2018-07-21 08:21:56 | 我が国の教育行政と学校の抱える問題

「専門家間の違い」7月11日
 『論点』欄のテーマは、『万引き 解決への道は』でした。是枝監督の『万引き家族』に触発されたテーマ設定のようでした。3人の専門家が論じているのですが、それぞれの現状認識、問題意識が全く異なっている(編集部がそういう方を選んだのでしょうが)ことが、とても興味深いです。
 立教大教授小長井賀與氏は、保護観察官の経験もある元法務官僚です。小長井氏は、『弱者を支える営みを広げれば、万引きなどの犯罪が減る』と述べ、『幼少期は親の愛情不足を物で埋める』『中高生は学校での不満の憂さ晴らしや肝試し』という背景分析をなさっています。
 一方、全国万引犯罪防止機構理事長竹花豊氏の現状認識は違います。『外国人による集団窃盗が横行し、中でも、高額の渡航資金の返済に苦しむ留学生の存在が目立つ。インターネットオークションの発達で転売しやすくなったことも万引きを助長している』と述べ、犯罪としての高度化に懸念を示していらっしゃいます。その当然の帰結として、『進化した顔認証機能』の活用や警察との連携という対策を提示なさっています。
 さらに、精神保健指定医竹村道夫氏は、『逮捕された人のうち4~24%に窃盗症がみられる』という事実を示し、『治療で回復が見込める人には、可能な範囲で医学的な支援をすべき』と提案なさっています。
 それぞれが、万引きという事象のある面をみているという意味で、正しい認識なのでしょうが、認識の違いは対処法の違いに結びつき、それが総合的な対策を打ち出す際の難しさに結びついているという印象です。こうした食い違いは、学校における諸問題に対する対処法の模索でもみられるものです。
 「問題教員」と呼ばれる人たちへの対処法についていえば、精神疾患の多さに着目する人、指導力不足に着目する人、政治活動等偏向教育を行う教員や団体に着目する人など、様々おり、それぞれが自分の問題意識と異なる問題についても認識しながらも、対策の優先順位で対立してしまうのです。
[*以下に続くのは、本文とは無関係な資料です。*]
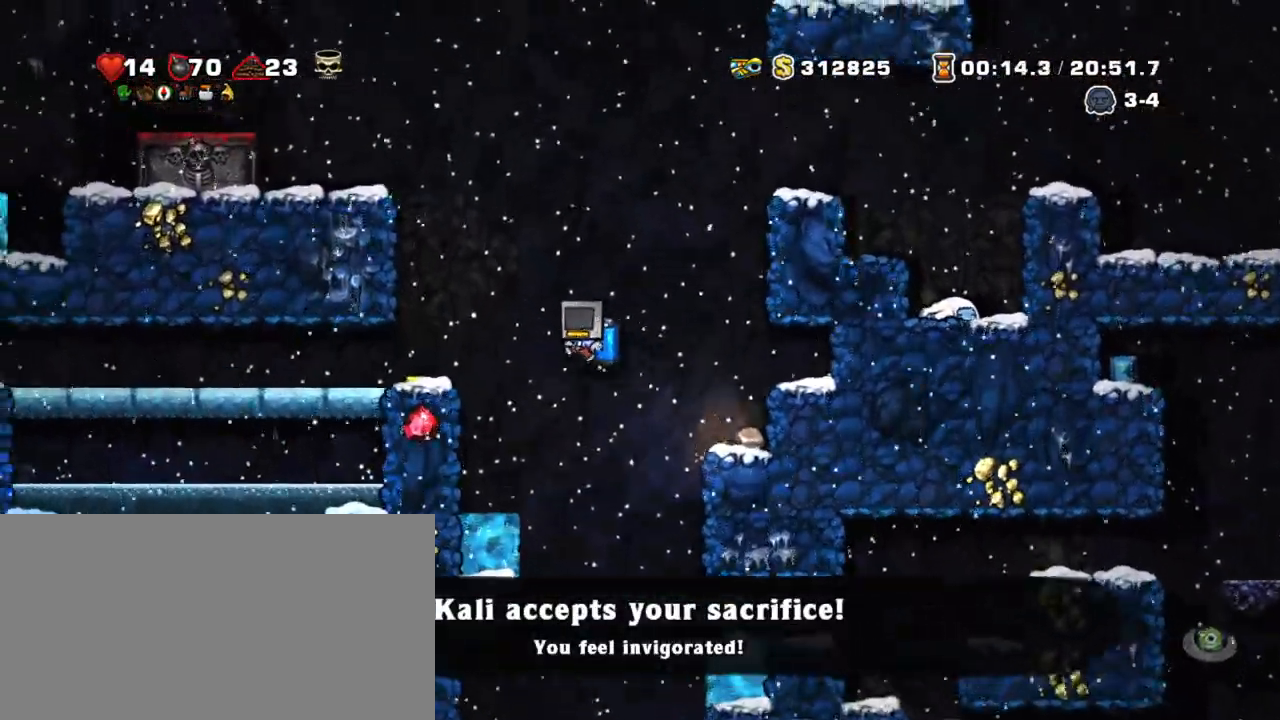
{"keys": [], "events": [[67, "z", "up"], [267, "shift", "up"], [350, "left", "up"]]}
 子供の問題行動についていえば、問題を起こす子供も虐待等の被害者であるという見方をする人と、暴走族や半グレとのつながりから凶悪化を指摘し刑罰の強化を重視する人がいます。さらに、スマホの過剰使用による脳の変化などの知見から対策を訴える人もいる状態です。
 いじめ問題についても、子供の規範意識や道徳性の低下に原因を求める人は道徳教育の教科化などの対策を支持しますし、自殺など重大事態を引き起こすように内容の深刻化に着目し、いじめは犯罪という立場をとる人は登校停止や強制転校などの措置、対策を怠った教員への罰則導入など外的圧力を強める対策を主張します。また、いじめ加害者も苦しんでいるとしてその心のケアを重視する人たちもいます。
 どの例の、どの立場も間違ってはいません。でも、全体像を捉えてもいません。時代の移り変わりによって多数派が変わっていくという側面もあります。全体像を俯瞰すると共に、時間の経過による質的な変化にも気を配り、かつて自分が経験したときには~だった、という思い込みから脱却することも必要です。自戒を込めて。